● **Study questions**:
(A) Condense the paragraph of the planning excerpt that begins "While the parcel in question" into a short bulleted list that keeps its main facts.
(B) Answer these questions using the planning excerpt, and mark each answer with the same numeral as its question:
(i) How many acres is Lot 9?
(ii) What range of office square footage does the performance standard in General Plan Policy 8.1.4 include?
(iii) According to correspondence received by the City, what was there a lack of?
(C) Carry the planning excerpt forward, starting right after its last sentence.

● **Extract**:
········

9) How does the commercial property on the freeway side of Froom Ranch Way
(Lot 9) play into the amount of commercial space proposed or required under
the Specific Plan?
The lot in question is shown in the accompanying graphic, which shows it (“Lot 9”) in
relation to the proposed project site.
While the parcel in question (4.2-acre Lot 9) is designated as NC (Commercial), it is
intended for up to 100,000 SF of office uses under the Specific Plan (Table 2-3 of the
Specific Plan). General Plan Policy 8.1.4 includes a performance standard of
50,000 to 150,000 SF of Office, which forms the basis of the Specific Plan
requirement. While other commercial uses could be allowed on this site, it is
currently intended as office use to comply with the General Plan policy. Therefore,
it is not included in the applicant’s proposal for total commercial square footage,
but rather remains as intended for office in accordance with the original project
entitlements.
ITEM 6C – SAN LUIS RANCH LOT 7 Page 5
10) Correspondence received by the City raised concerns about the lack of
detailed plans and studies related to the development at this time.
Comments addressed a variety of issues, including noise, traffic, parking,
housing design and number, airport safety, and fiscal issues, among others.

········

● **Recorded information**:

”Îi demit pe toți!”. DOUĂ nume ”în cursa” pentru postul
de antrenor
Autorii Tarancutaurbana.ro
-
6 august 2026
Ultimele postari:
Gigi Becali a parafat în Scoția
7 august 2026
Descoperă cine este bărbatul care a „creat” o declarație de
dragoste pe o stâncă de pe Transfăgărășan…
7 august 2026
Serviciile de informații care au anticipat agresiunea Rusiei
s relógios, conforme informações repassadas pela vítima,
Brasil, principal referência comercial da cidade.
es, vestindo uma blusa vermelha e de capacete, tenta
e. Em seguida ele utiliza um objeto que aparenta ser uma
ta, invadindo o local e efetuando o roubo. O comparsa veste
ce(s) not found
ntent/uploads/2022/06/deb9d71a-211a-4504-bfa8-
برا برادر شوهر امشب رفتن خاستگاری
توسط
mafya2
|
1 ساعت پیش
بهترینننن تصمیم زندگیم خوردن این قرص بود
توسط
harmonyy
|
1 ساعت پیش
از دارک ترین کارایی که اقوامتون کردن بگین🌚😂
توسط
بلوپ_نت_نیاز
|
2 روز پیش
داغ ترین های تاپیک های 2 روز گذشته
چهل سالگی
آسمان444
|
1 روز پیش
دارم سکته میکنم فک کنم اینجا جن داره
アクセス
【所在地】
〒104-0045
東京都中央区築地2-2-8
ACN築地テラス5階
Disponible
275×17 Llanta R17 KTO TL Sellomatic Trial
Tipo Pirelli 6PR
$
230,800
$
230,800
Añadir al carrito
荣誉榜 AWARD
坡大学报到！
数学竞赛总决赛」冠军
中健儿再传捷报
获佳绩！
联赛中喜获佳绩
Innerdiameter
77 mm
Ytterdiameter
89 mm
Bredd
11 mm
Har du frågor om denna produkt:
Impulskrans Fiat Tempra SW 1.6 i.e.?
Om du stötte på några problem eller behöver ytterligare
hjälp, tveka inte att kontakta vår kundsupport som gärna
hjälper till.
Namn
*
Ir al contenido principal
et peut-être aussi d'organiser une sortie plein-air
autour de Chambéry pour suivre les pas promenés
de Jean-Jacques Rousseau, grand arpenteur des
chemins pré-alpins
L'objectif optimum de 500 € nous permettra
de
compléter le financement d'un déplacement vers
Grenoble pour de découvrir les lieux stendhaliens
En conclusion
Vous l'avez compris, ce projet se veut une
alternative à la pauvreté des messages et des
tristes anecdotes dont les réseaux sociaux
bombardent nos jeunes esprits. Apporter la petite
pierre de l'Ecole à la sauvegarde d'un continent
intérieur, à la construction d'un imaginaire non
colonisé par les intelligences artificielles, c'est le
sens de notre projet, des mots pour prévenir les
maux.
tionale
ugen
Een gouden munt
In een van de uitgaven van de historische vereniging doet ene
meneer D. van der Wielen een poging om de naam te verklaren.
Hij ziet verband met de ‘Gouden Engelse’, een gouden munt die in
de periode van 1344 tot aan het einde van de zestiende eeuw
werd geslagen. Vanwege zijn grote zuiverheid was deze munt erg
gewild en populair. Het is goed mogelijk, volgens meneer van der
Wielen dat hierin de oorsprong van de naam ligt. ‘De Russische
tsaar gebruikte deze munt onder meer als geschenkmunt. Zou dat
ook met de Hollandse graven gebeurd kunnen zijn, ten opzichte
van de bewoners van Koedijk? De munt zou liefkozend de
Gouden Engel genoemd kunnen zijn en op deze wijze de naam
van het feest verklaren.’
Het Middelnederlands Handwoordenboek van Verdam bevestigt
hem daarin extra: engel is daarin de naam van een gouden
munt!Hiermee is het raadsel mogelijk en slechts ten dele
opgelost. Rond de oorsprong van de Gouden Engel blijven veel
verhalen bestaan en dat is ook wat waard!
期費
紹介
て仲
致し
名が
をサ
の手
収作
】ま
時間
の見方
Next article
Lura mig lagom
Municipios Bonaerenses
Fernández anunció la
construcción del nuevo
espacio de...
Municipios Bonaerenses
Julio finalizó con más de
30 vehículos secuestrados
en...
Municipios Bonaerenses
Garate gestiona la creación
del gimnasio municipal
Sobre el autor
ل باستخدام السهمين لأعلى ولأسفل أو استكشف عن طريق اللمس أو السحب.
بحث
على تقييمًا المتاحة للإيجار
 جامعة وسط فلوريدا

········

● **Task answers**:
(A)
- Lot 9 is a 4.2-acre parcel designated NC (Commercial).
- Under the Specific Plan (Table 2-3), it is intended for up to 100,000 SF of office uses.
- General Plan Policy 8.1.4 sets a performance standard of 50,000 to 150,000 SF of Office, which is the basis of the Specific Plan requirement.
- Other commercial uses could be allowed there, but the site is currently intended as office use to comply with the General Plan policy.
- It is therefore not counted in the applicant's proposed total commercial square footage. It remains intended for office, in line with the original project entitlements.

(B)
(i) 4.2 acres.
(ii) 50,000 to 150,000 SF of Office.
(iii) Detailed plans and studies related to the development at this time.

(C)
At this time, the City Council is providing direction as to whether work should be
initiated on the applicant’s proposed project. General Plan and Specific Plan
amendments are proposed, which require City Council authorization prior to
processing. If the project is initiated, and applications submitted, the development
review and environmental review processes would commence. This would include
detailed staff review of a formal project application, various technical studies to
address key issues, and review under the California Environmental Quality Act
(CEQA), which provides opportunity for public input. This would be followed by
review from various City advisory bodies and the County Airport Land Use
Commission before the project could ultimately be considered by the Planning
Commission and City Council. At this time, it is premature for Council to provide
detailed input on project design, but it is appropriate to provide “big picture”
direction.
11) The roundabouts as currently designed in San Luis Ranch create pedestrian
safety concerns. How will this be addressed in the context of the proposed
project? Would replacing the roundabouts with traffic lights improve safety
at these intersections?
Staff appreciates the concerns raised in the comment regarding public safety
related to pedestrians and roadway design. These issues will be studied in detail
and reviewed by City staff if an application is initiated and ultimately submitted for
review.
12) There is a note on page 479 of the packet that references the ability of the
hotel in the development to provide hotel room via “points.” When this
happens, it implies that there is no TOT collected. Is that the case? Can you
provide an explanation?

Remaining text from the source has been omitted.